§ Exercise details:
Among the entries below, find every line that has "authorized" and pull it out.

Extracted page text data
========================================================================

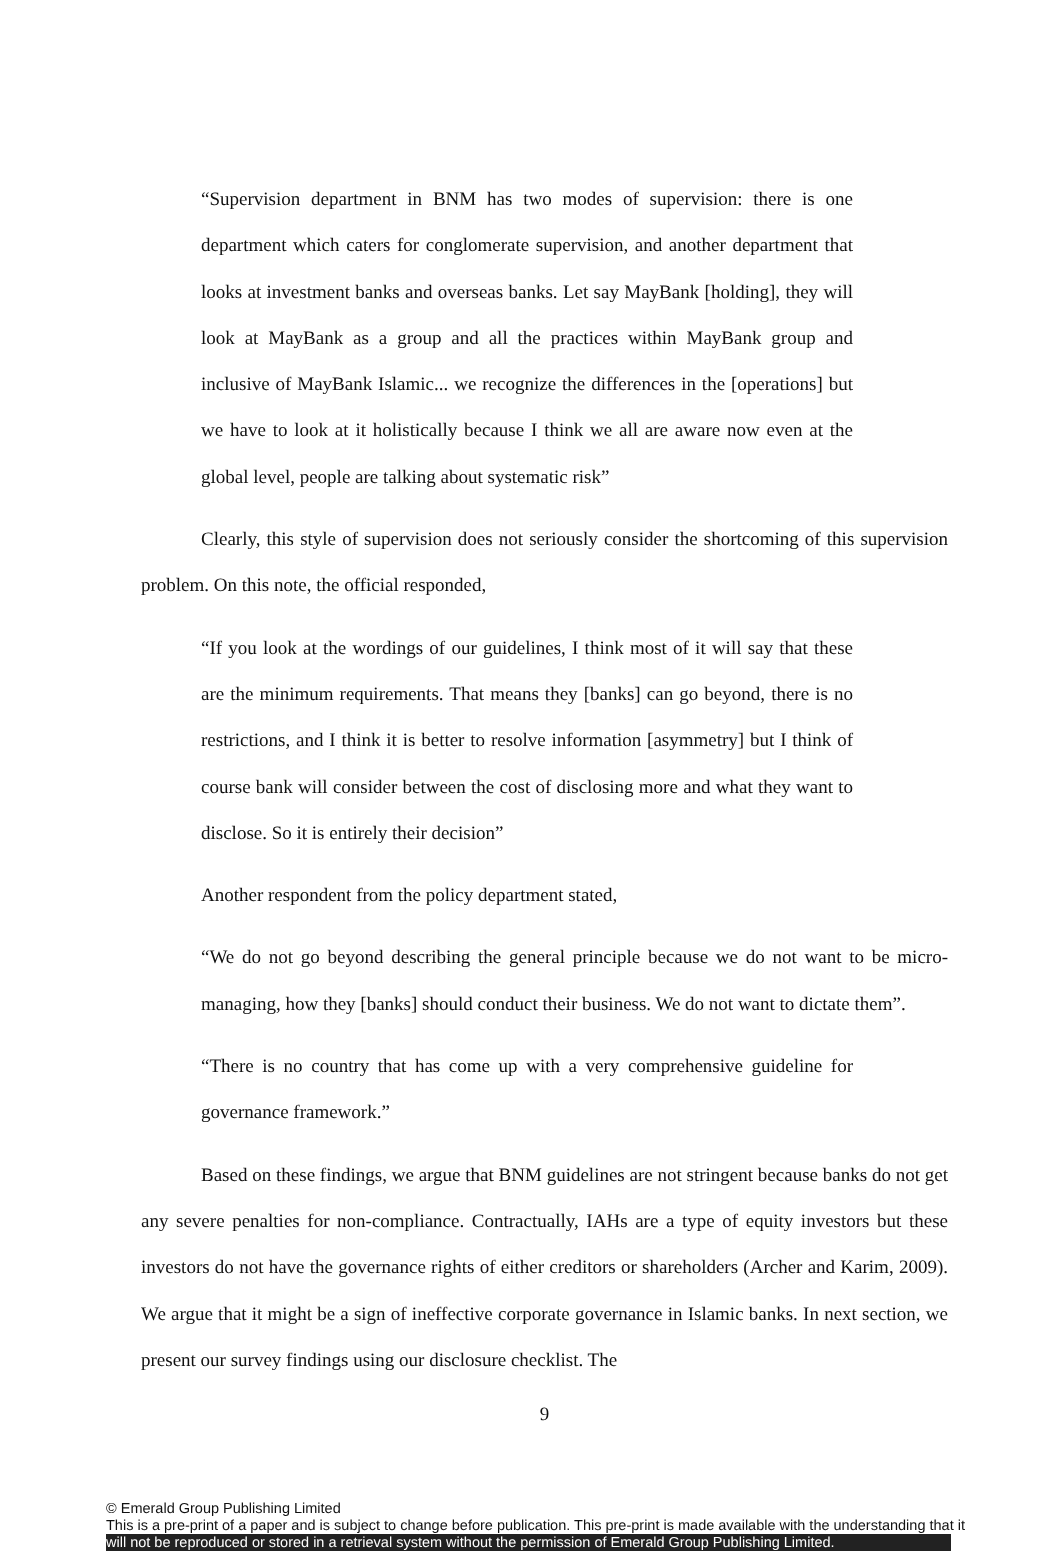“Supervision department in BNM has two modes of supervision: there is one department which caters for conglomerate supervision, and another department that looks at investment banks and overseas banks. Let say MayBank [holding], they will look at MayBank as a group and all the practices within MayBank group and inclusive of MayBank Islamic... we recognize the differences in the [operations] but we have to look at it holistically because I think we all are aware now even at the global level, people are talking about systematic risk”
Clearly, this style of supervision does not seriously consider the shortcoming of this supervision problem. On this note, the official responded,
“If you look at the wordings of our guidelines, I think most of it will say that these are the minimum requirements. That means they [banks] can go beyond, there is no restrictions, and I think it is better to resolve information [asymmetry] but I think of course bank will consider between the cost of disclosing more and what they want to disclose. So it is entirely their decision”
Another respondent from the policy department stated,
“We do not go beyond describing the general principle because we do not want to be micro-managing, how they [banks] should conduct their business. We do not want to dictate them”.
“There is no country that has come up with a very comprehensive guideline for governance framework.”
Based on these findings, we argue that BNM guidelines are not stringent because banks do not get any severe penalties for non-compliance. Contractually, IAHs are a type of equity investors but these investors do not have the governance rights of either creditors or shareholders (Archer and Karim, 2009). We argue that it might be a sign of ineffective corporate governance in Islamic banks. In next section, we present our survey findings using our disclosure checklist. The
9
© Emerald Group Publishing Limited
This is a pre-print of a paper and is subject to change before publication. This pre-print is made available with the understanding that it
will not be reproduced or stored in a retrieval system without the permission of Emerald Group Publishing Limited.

========================================================================

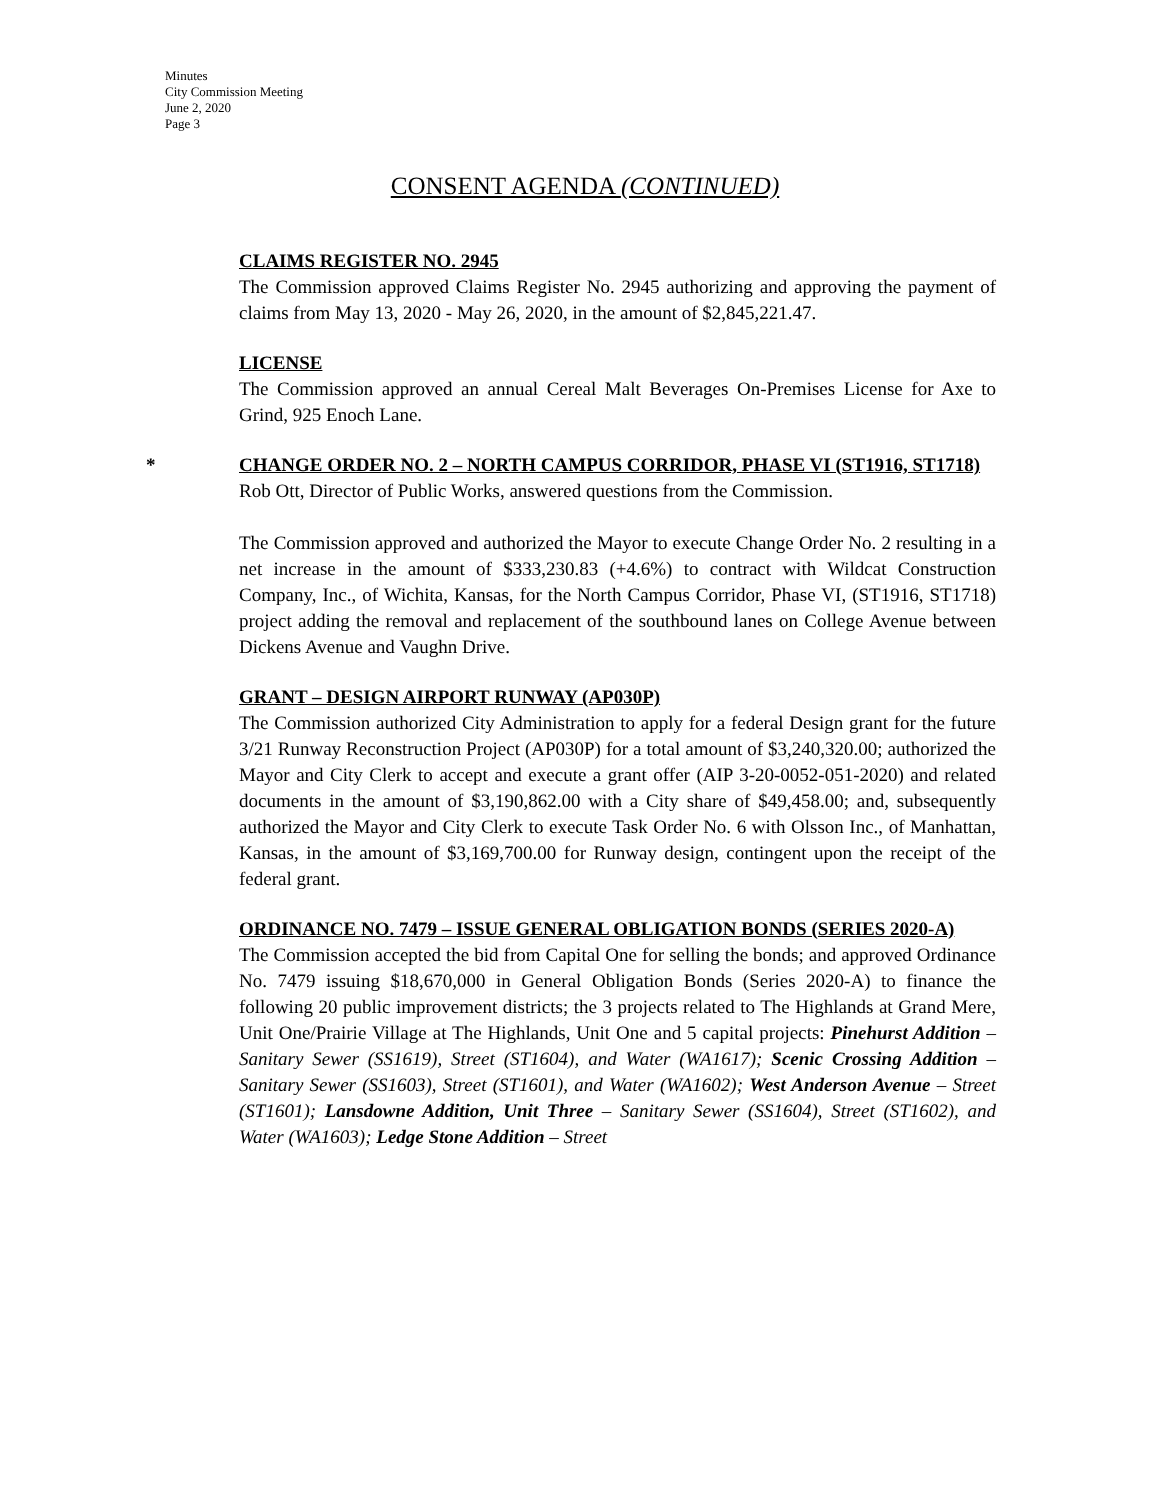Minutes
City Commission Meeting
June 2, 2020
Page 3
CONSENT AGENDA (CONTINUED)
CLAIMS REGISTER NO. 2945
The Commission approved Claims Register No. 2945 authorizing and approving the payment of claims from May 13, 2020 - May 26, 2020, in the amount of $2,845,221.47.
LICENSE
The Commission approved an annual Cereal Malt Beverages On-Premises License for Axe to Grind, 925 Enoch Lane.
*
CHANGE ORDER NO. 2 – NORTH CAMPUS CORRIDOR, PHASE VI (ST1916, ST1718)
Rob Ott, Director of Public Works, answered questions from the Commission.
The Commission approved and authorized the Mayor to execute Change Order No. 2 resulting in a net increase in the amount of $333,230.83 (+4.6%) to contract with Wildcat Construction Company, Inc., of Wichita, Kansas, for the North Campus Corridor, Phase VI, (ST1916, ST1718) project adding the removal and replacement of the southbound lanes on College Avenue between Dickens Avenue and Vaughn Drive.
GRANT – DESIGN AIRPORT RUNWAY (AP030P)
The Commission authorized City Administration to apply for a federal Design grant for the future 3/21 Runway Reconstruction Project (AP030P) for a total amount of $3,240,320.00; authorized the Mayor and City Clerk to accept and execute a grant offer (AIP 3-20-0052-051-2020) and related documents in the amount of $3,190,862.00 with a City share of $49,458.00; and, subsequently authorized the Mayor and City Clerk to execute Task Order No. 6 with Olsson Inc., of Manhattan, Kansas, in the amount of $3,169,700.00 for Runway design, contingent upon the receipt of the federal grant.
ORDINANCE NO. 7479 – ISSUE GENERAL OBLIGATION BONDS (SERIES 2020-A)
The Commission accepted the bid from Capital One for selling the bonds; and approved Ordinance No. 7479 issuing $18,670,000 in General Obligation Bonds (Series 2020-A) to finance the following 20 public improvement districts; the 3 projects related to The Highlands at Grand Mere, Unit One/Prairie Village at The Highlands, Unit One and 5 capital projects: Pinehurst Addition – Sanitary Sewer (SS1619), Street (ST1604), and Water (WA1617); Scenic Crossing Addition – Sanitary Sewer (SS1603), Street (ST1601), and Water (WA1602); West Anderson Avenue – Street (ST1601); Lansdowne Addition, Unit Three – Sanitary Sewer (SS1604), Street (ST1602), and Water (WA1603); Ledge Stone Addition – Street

========================================================================

§ Output for this task:
The Commission approved and authorized the Mayor to execute Change Order No. 2 resulting in a net increase in the amount of $333,230.83 (+4.6%) to contract with Wildcat Construction Company, Inc., of Wichita, Kansas, for the North Campus Corridor, Phase VI, (ST1916, ST1718) project adding the removal and replacement of the southbound lanes on College Avenue between Dickens Avenue and Vaughn Drive.
The Commission authorized City Administration to apply for a federal Design grant for the future 3/21 Runway Reconstruction Project (AP030P) for a total amount of $3,240,320.00; authorized the Mayor and City Clerk to accept and execute a grant offer (AIP 3-20-0052-051-2020) and related documents in the amount of $3,190,862.00 with a City share of $49,458.00; and, subsequently authorized the Mayor and City Clerk to execute Task Order No. 6 with Olsson Inc., of Manhattan, Kansas, in the amount of $3,169,700.00 for Runway design, contingent upon the receipt of the federal grant.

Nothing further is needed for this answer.